It is going to reverse a rule it made in August that barred those who mistakenly applied for permanent residency cards after the referendum to make a late application for EU settled status if they were unaware of the specially created immigration scheme.
However, campaigners say the decision must be backed by more explicit wording in guidance to case workers, otherwise EU citizens will end up having to “beg” for their rights to be recognised.
The change follows a series of stories of EU citizens facing devastating consequences.
EU citizens living in the UK and Britons living in the EU before Brexit have the lifelong right to remain in the country they were living in under the Brexit withdrawal agreement.
The government launched the EU settlement scheme to document the near 6 million EU citizens in the country. The scheme closed in June 2021, but late applications were considered on “reasonable grounds”.
Problems arose last August in a Home Office crackdown. New rules removed “lack of awareness” of the settlement scheme as a reasonable ground for a late application.
The decision caused significant difficulties for EU citizens, including one Italian restaurateur who had been paying tax in the UK for 21 years but overnight found his bank account frozen by Santander, forcing him to close his business as he could not pay staff or suppliers.
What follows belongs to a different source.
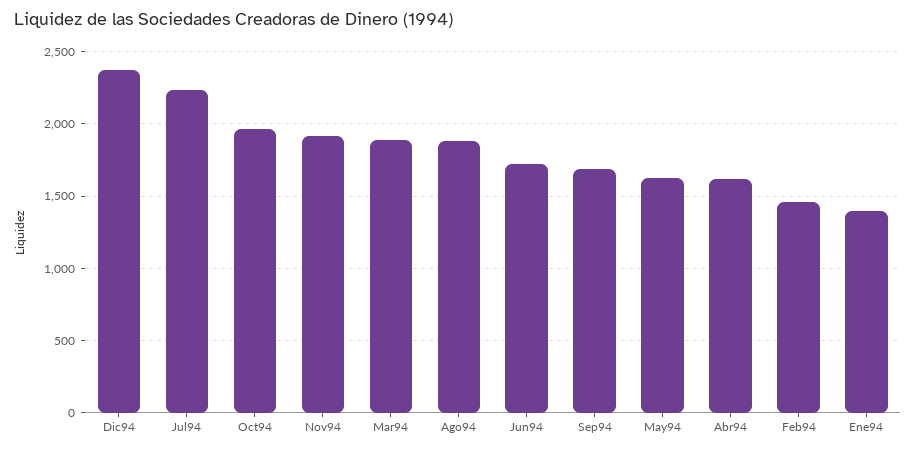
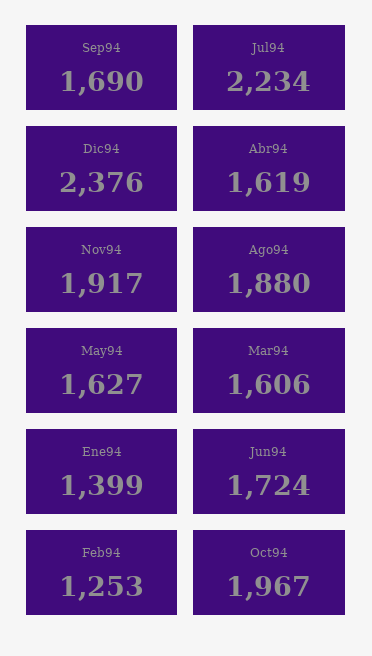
Mar94: 1900 -> 1606
Feb94: 1450 -> 1253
Campaigners estimate that potentially tens of thousands of EU citizens applied for permanent residency cards after 2016..
After succumbing to pressure from campaigners and EU citizens, the Home Office has published new guidance to case workers, telling them late applications from those with permanent residency cards “are reasonable grounds” for delays in application to the scheme.
However, the campaign group the3million described the change as a partial victory, as the updated guidance is not as explicit as it could be.
Instead of stating that late applications from EU citizens with permanent residency cards are allowable, the Home Office gives a convoluted example of someone in such a situation.
Separately, concerns about the Home Office have been raised in relation to its response to a high court ruling on the EU settlement scheme.
The high court had sided with the statutory body set up to protect EU citizens’ rights, the Independent Monitoring Authority, which claimed it was wrong to remove the employment, residency and healthcare rights of those with pre-settled status (for those in the UK for less than five years before Brexit) if they had forgotten to apply to upgrade to settled status once they were eligible.
In response, the Home Office has given a two-year extension to those with pre-settled status in the belief this would cover any gap for those who forgot to reapply.
Campaigners say this means employers and landlords or banks could interpret this extension as a legally risky temporary status and remove an individual’s rights.